Post
Topic
Board Bitcoin Discussion
Re: Open Letter to GMaxwell and Sincere Rational Core Devs
by
traincarswreck
on 03/03/2017, 17:20:53 UTC

For example, it is Ver and Brigade's argument that bitcoin's price and value will die off if the user experience is such that the rising fees cause them to flee...Is this not an admission of inflation control?

This conflict is easily resolved by decoupling payment systems from the store of value that they carry. For example the Visa network lets merchants "get the trade out of the way" in an instant but the clearing time of the underlying capital may take a day or two. That doesn't mean that Visa is now suddenly a new form of money, it's just that it's a trade facilitator.

 Bitcoin's monetary model is fixed and can't be changed. It's a type 2, deflationary store of value and not designed for price stability. In fact if it was keeping prices stable it wouldn't be doing its job because you couldn't then store value against prices denominated in the prevailing national currency.

This is where I think things are more political and subjective. I just think that Roger Ver has confused bitcoin's role as a store of value with its potential to function as a payments system.

Gold performed this function in the age of physical markets. It was a "physical bitcoin". But prior to 2009, only ownership could be traded electronically and that was a huge obstacle to global asset trading because you needed the trusted party. That's bitcoin's strength - asset mobility. Doesn't really matter if it takes 20 minutes to confirm from that perspective because the fact that you can do it at all is so huge.

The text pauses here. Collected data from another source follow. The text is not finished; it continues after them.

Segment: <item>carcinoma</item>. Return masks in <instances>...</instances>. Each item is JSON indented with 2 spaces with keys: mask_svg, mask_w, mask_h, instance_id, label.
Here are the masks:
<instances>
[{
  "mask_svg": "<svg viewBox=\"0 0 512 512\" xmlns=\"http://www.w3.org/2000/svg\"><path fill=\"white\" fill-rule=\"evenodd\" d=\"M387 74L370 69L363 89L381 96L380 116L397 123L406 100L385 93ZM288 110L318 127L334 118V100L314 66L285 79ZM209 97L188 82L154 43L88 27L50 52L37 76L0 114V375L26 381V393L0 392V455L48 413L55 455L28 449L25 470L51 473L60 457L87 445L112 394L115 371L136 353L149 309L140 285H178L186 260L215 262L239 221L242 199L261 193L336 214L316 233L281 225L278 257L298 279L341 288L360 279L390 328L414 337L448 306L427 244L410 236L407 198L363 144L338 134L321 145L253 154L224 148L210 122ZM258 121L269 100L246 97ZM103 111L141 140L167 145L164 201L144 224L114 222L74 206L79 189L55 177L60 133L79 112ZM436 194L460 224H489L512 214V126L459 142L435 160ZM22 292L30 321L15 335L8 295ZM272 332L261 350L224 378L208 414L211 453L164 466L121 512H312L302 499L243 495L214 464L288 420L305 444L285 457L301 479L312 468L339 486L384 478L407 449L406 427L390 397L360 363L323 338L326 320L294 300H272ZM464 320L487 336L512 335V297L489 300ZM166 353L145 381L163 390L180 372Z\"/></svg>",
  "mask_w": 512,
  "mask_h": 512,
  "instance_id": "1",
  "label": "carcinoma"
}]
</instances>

Given that background, however, there is also a "usability issue" to some extent. i.e.people to need to move bitcoin around the place and there are many cases where slow confirmation simply inhibits certain business models so I do think it's an issue, but for useability, not for store of value.

It all comes down to WHY people want it and my first point about store of value vs payment systems. Payment systems are a redundant resource (easy to reproduce cheaply), stores of value are not.

Ok now that you have sorted you haven't answered my question.  Isn't it try that to try to target bitcoin's usability in order to keep the price up (this is the Ver premise, don't argue it, its a premise), is an admission of inflation control?  What happens when you inflation control money?

What happens when money is subject to political disturbance (hint: inflation)?

You need to address my question so that I can move on to explain how core could easily inadvertently inflate bitcoin without changing the supply.